Depuis la séquence électorale qui vient de s’achever en Guinée, un étrange procès s’instruit sur les réseaux sociaux, principalement dans les arènes numériques de Facebook. Des commentateurs improvisés, autoproclamés analystes de la chose publique, reprochent au camp du Général Mamady Doumbouya d’avoir donné à voir, durant la campagne, des scènes de liesse populaire, des danses, des chants, bref, une expression culturelle de la joie collective, plutôt qu’une exposition scolastique et formelle d’un projet de société.
Cette critique, au-delà de son apparente naïveté, révèle une incompréhension profonde de ce qu’est la politique lorsqu’elle cesse d’être un exercice rhétorique pour redevenir une pratique historique.
La politique sérieuse ne commence pas au micro d’un meeting, elle s’enracine dans la durée, dans la cohérence entre la parole et l’acte, dans la capacité d’un pouvoir à transformer le réel avant même de solliciter l’assentiment populaire.

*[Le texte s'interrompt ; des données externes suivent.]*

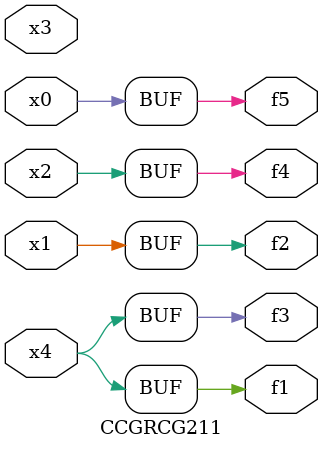
<source format=v>
module CCGRCG211(
	input x0, x1, x2, x3, x4,
	output f1, f2, f3, f4, f5
);
	assign f1 = x4;
	assign f2 = x1;
	assign f3 = x4;
	assign f4 = x2;
	assign f5 = x0;
endmodule

</source>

Exiger d’un dirigeant de transition qu’il se justifie exclusivement par des promesses théoriques, alors que son bilan est encore frais dans la mémoire collective, relève d’un fétichisme discursif déconnecté des réalités sociales.
L’analogie est pourtant simple, presque pédagogique. L’élève consciencieux qui a fait ses devoirs le vendredi soir n’a nul besoin de prouver son sérieux le samedi matin en récitant ses leçons à voix haute. Il peut chanter, danser, respirer. Son travail parle pour lui. A l’inverse, celui qui n’a rien préparé ressent le besoin compulsif de surjouer l’effort, d’exhiber une application tardive, souvent plus bruyante que crédible.

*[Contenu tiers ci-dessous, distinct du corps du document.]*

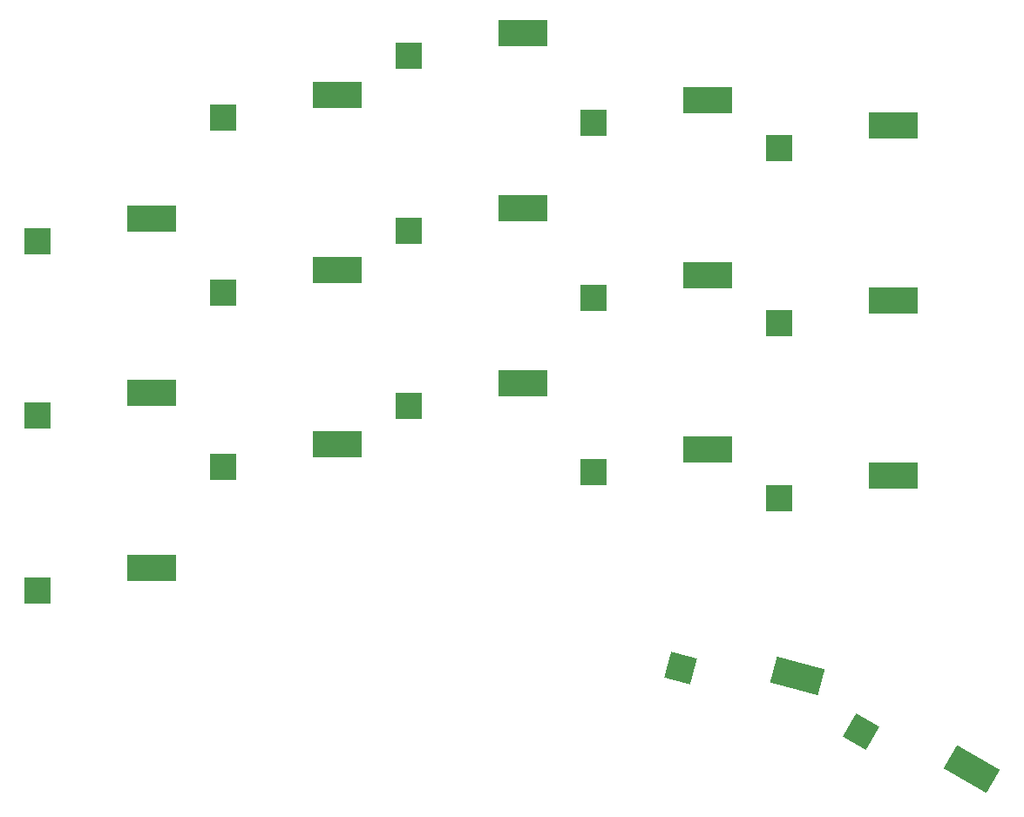
<source format=gtp>
G04 #@! TF.GenerationSoftware,KiCad,Pcbnew,7.0.2-0*
G04 #@! TF.CreationDate,2023-07-28T20:14:38+02:00*
G04 #@! TF.ProjectId,arkenswoop,61726b65-6e73-4776-9f6f-702e6b696361,0.6.1*
G04 #@! TF.SameCoordinates,Original*
G04 #@! TF.FileFunction,Paste,Top*
G04 #@! TF.FilePolarity,Positive*
%FSLAX46Y46*%
G04 Gerber Fmt 4.6, Leading zero omitted, Abs format (unit mm)*
G04 Created by KiCad (PCBNEW 7.0.2-0) date 2023-07-28 20:14:38*
%MOMM*%
%LPD*%
G01*
G04 APERTURE LIST*
G04 Aperture macros list*
%AMRotRect*
0 Rectangle, with rotation*
0 The origin of the aperture is its center*
0 $1 length*
0 $2 width*
0 $3 Rotation angle, in degrees counterclockwise*
0 Add horizontal line*
21,1,$1,$2,0,0,$3*%
G04 Aperture macros list end*
%ADD10R,4.800000X2.600000*%
%ADD11R,2.600000X2.600000*%
%ADD12RotRect,2.600000X4.800000X60.000000*%
%ADD13RotRect,2.600000X2.600000X60.000000*%
%ADD14RotRect,2.600000X4.800000X75.000000*%
%ADD15RotRect,2.600000X2.600000X75.000000*%
G04 APERTURE END LIST*
D10*
X114629546Y-106939471D03*
D11*
X103529546Y-109139471D03*
D12*
X158225098Y-144522386D03*
D13*
X147512216Y-140877642D03*
D10*
X78629542Y-124939972D03*
D11*
X67529542Y-127139972D03*
D10*
X132628544Y-96439470D03*
D11*
X121528544Y-98639470D03*
D10*
X150629546Y-98939475D03*
D11*
X139529546Y-101139475D03*
D10*
X78629542Y-90939972D03*
D11*
X67529542Y-93139972D03*
D10*
X96629547Y-112939974D03*
D11*
X85529547Y-115139974D03*
D10*
X114629543Y-72939473D03*
D11*
X103529543Y-75139473D03*
D10*
X150629546Y-81939472D03*
D11*
X139529546Y-84139472D03*
D10*
X78629542Y-107939972D03*
D11*
X67529542Y-110139972D03*
D10*
X132628544Y-113439471D03*
D11*
X121528544Y-115639471D03*
D10*
X96629547Y-95939968D03*
D11*
X85529547Y-98139968D03*
D10*
X132628547Y-79439475D03*
D11*
X121528547Y-81639475D03*
D14*
X141318808Y-135428358D03*
D15*
X130027629Y-134680504D03*
D10*
X114629546Y-89939470D03*
D11*
X103529546Y-92139470D03*
D10*
X150629549Y-115939469D03*
D11*
X139529549Y-118139469D03*
D10*
X96629545Y-78939973D03*
D11*
X85529545Y-81139973D03*
M02*

</source>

Ainsi en va-t-il de la campagne du Général Mamady Doumbouya. Quatre années de transition ont constitué, qu’on le veuille ou non, un corpus politique en soi. Réformes institutionnelles, refondation de l’État, restauration de l’autorité publique, revalorisation de la souveraineté nationale, réorganisation de secteurs clés, réaffirmation de la dignité de l’État guinéen sur la scène internationale. Tout cela ne relève pas du slogan, mais du fait.
Durant la campagne, les représentants du Général Mamady Doumbouya n’ont pas improvisé un récit. Ils ont rappelé un bilan. Ils n’ont pas inventé un projet ex nihilo, ils ont explicité une trajectoire déjà engagée. La politique, dans ce cas précis, n’était pas prospective mais rétrospective, et c’est précisément ce qui la rendait crédible.
Ceux qui reprochent aujourd’hui les chants et les danses confondent gravité et austérité, sérieux et rigidité. Ils ignorent que dans les sociétés africaines, la célébration n’est pas l’ennemie de la pensée, mais l’une de ses formes. La danse n’efface pas le projet, elle en est parfois la traduction émotionnelle, populaire, charnelle.
Le véritable malaise de ces critiques ne réside pas dans l’absence supposée de programme, mais dans l’incapacité à contester un bilan autrement que par le mépris culturel ou la condescendance morale. Quand l’argument politique fait défaut, on s’attaque à la forme. Quand le fond résiste, on caricature le style.
Maintenant, il faudrait faire preuve de déscence et de maturité démocratique. Être un bon perdant n’est pas une humiliation, c’est une élégance républicaine. Persister dans la dérision après le verdict populaire, c’est s’exposer soi-même au ridicule que l’on croyait infliger à l’autre.
La politique n’est pas un concours d’éloquence permanente. Elle est la somme des actes posés dans le temps long. Et à ce jeu-là, certains avaient déjà rendu leur copie bien avant d’entrer dans la salle d’examen. Le reste n’est que bruit.